My Hopey, Changey
White House Years
by David Litt
(A SPEECHWRITER'S MEMOIR)
This is a hopey, changey kind of book. It comes out just when we need the smiles, the chuckles, and yes, the hope.
David Litt began campaigning for Barack Obama in 2008. From there he moved on to speechwriting for the President. He began at the bottom, and takes us along on his wild, bumpy, sometimes scary, sometimes hilarious ride. It is partly about his growing up, partly about the maturing of Obama's presidency, and partly about the transformation of America.
The personal anecdotes are hysterically funny; he is brutally honest about the workings of the West Wing and also about himself. He doesn't let himself get too carried away with his own importance, but he doesn't mind telling us when he feels damn good about his accomplishments. His periodic meetings with President Obama are priceless, and tell us as much about the President as about Litt.

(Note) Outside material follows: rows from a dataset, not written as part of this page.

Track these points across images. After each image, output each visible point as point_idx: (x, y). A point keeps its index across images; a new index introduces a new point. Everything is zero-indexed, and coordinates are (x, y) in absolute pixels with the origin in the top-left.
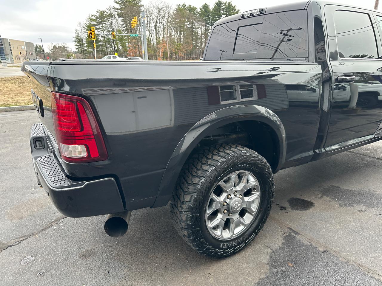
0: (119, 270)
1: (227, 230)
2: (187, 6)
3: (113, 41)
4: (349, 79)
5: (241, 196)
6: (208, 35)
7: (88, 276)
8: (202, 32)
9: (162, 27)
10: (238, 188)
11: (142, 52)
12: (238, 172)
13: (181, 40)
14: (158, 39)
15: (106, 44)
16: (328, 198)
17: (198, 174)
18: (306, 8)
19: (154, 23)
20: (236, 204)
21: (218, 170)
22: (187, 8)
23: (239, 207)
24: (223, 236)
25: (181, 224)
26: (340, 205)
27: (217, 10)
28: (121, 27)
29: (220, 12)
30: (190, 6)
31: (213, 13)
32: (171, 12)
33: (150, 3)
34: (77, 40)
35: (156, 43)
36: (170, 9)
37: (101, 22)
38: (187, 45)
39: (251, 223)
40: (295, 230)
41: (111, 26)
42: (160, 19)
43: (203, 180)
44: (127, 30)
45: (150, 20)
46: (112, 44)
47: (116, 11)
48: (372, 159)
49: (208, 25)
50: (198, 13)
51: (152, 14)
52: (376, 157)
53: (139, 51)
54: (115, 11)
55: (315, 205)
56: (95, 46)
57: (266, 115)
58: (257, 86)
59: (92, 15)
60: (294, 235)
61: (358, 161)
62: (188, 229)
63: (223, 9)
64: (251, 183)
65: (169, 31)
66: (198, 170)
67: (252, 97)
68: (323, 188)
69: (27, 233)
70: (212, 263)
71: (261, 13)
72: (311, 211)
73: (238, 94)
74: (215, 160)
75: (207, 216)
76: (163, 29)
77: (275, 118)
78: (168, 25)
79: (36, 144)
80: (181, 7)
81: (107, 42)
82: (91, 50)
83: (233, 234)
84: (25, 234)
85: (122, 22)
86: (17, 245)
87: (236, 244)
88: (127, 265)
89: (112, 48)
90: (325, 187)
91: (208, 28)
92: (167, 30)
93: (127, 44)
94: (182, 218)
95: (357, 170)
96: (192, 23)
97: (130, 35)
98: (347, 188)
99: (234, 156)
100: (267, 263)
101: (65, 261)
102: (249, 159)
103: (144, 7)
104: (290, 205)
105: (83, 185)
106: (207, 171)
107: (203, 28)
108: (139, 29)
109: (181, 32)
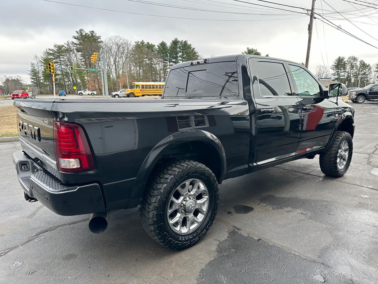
0: (98, 265)
1: (184, 227)
2: (146, 43)
3: (72, 75)
4: (270, 111)
5: (194, 199)
6: (166, 71)
7: (72, 271)
8: (161, 68)
9: (121, 62)
10: (192, 193)
11: (101, 86)
12: (191, 180)
13: (141, 75)
14: (118, 73)
15: (63, 78)
16: (265, 204)
17: (161, 182)
18: (236, 61)
19: (114, 58)
20: (190, 205)
21: (176, 178)
22: (145, 45)
23: (193, 207)
24: (181, 231)
25: (148, 222)
26: (274, 209)
27: (174, 48)
28: (80, 61)
29: (176, 50)
30: (148, 43)
31: (171, 51)
32: (130, 49)
33: (108, 39)
34: (33, 73)
35: (115, 78)
36: (128, 45)
37: (59, 56)
38: (146, 79)
39: (202, 221)
40: (238, 227)
41: (69, 60)
42: (119, 55)
43: (165, 185)
44: (86, 64)
45: (109, 55)
46: (71, 78)
47: (75, 46)
48: (301, 174)
49: (166, 62)
50: (156, 50)
51: (111, 50)
52: (305, 172)
53: (98, 84)
54: (73, 46)
55: (255, 209)
56: (54, 80)
57: (211, 138)
58: (208, 116)
59: (49, 49)
60: (237, 230)
61: (291, 176)
62: (155, 225)
63: (180, 47)
64: (202, 189)
65: (128, 66)
66: (161, 178)
67: (205, 125)
68: (262, 197)
69: (11, 246)
70: (173, 254)
71: (205, 62)
72: (251, 213)
73: (193, 123)
74: (173, 170)
75: (168, 214)
76: (122, 65)
77: (217, 141)
78: (127, 61)
79: (22, 167)
80: (140, 44)
81: (65, 75)
82: (48, 83)
83: (189, 230)
84: (9, 247)
85: (81, 56)
86: (4, 256)
87: (192, 238)
88: (105, 261)
89: (71, 82)
90: (263, 196)
91: (166, 64)
92: (126, 65)
93: (86, 78)
94: (149, 216)
95: (289, 183)
96: (151, 59)
97: (89, 69)
98: (280, 196)
99: (187, 167)
100: (215, 250)
101: (50, 263)
102: (199, 170)
103: (104, 43)
104: (235, 210)
105: (76, 189)
106: (168, 178)
107: (161, 65)
108: (98, 64)
109: (140, 67)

It turns out that it is a wonderful review of Obama's eight years, just as we are sometimes feeling as if they didn't actually happen. He takes us from the campaigns to the fights over Obamacare and the budget. We witness presidential approval ratings sink as he struggles to first work with and then hold back a Congress determined to do damage to his promises to the American people, and then we watch them skyrocket when, in 2015, he decides it is time to do his work with or without Congress.
We also get behind the scenes of the amazing Correspondents' Dinner speeches, and the moods of the writers and the President as they are developed, including the critical edit the day before the Bin Laden raid. And the "bucket" list. And of course, the development of the skit with "Luther, Obama's Anger Translator."
And then there was that week in June of 2015, with two great Supreme Court victories and the horrific shooting at the Mother Emanuel Church here in Charleston. And Barack Obama gave a moving and eloquent speech, ending with him singing Amazing Grace.
Litt says, "In less than two days, Barack Obama had secured his place in history.... I now lived in a country where health care was a right and not a privilege; where you could marry who you loved; where a black president could go to the heart of the old Confederacy and take all of us, every color and creed, to church."
And around about that time in Litt's book, he brought me back around from despair to hope. Because, as we saw in last week's election, when women, African Americans, Hispanics, Muslim and transgender Americans ran for office against hate and bigotry and won, Obama's legacy can't be erased. The American people have come together to prove that we stand for liberty and justice. We will continue to fight for the gun legislation that Obama was unable to see in his terms in office, and for the women and minorities that are being victimized by the current administration.
Or, as POTUS says, "We haven't won every battle. We've still got a lot more work to do. But when the cynics told us we couldn't change our country for the better, they were wrong."
Thanks, David Litt, for reminding us of that.